Segundo a denuncia encaminhada ao CDDPH, Acauã apresenta a “mais catastrófica situação social das famílias reassentadas por uma barragem no país”. Deslocadas das margens do rio Paraíba, onde subsistiam da pesca e da agricultura familiar, 943 famílias foram reassentadas em pequenas agrovilas que mais se parecem com um imenso favelão, afirma Dorini, e carecem da maioria dos serviços mais básicos, como água, luz, escolas, postos de saúde, transporte e telefonia, entre outros.

Segundo o relatório preliminar da comissão, “os atingidos foram obrigados a mudar seu modo de vida: saíram de uma vida tradicionalmente rural para um meio ‘urbano’ (sem que tenha a estrutura de uma aglomeração urbana). Não há terras agricultáveis, nem terrenos que permitam a criação de animais. As famílias nada produzem. Não há alternativas de trabalho para esses cidadãos de pouca instrução, totalmente adaptados à vida no campo. A situação é bem grave, especialmente se considerarmos que são famílias que possuíam uma vida digna, tendo perdido essa condição pela construção da barragem. Atualmente falta água e comida. Para a maioria desses assentados, se não fosse as cestas básica que lhes são distribuídas, já teriam morrido de fome”.

Já Foz do Chapecó e Tucuruí apresentaram problemas bastante distintos, inclusive entre si.

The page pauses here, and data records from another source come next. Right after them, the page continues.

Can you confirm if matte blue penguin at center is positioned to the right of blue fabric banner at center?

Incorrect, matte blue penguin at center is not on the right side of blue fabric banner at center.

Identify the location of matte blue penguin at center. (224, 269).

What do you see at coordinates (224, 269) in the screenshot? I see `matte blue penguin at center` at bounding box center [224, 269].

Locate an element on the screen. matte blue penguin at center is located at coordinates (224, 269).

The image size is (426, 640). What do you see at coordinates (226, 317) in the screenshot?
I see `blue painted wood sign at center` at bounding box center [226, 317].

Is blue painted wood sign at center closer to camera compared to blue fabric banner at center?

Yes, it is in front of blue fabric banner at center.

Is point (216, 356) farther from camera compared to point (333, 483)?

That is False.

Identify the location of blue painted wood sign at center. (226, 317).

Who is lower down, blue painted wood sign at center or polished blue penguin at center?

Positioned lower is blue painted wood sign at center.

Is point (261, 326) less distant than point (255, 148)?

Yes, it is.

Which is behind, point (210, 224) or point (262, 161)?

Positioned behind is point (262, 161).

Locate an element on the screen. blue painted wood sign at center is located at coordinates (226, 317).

Em fase de instalação do canteiro de obras, as empreendedoras de Foz do Chapecó ainda não iniciaram a aquisição de terras para o reassentamento das famílias que serão deslocadas pela barragem, como exigido nas condicionantes da licença de instalação concedida pelo Ibama, afirma Leandro Scalabrin, advogado do MAB.

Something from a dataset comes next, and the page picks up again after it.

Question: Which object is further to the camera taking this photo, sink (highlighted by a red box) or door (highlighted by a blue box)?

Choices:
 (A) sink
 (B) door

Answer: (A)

Segundo as denuncias sobre o caso, serão mais de 3.500 famílias atingidas – cerca de 15 mil pessoas de 115 comunidades -, e por volta de 20 mil hectares de terras férteis serão desapropriadas. “A Barragem está na fase inicial, com atividades de desapropriação desde o ultimo trimestre de 2006. Até agora foram desapropriadas 71 familias na região do canteiro de obras, mas mais de 20 familias tiveram seus direitos negados ou não reconhecidos”, diz o texto.

Por outro lado, continua a denúncia, os empreendedores estariam usando táticas de intimidação, como “ameaças, cooptação, pressão psicológica, uso da força ao invés de diálogo, queima e destruição de casas, omissão de informações ao Poder Judiciário, desrespeito moral, negação da livre opção de escolha. Muitas das familias já despejadas de suas casas estão morando em casas de parentes e familiares. Continuando a atual política do consórcio mais de 10 mil pessoas serão desalojadas sem nenhum direito”.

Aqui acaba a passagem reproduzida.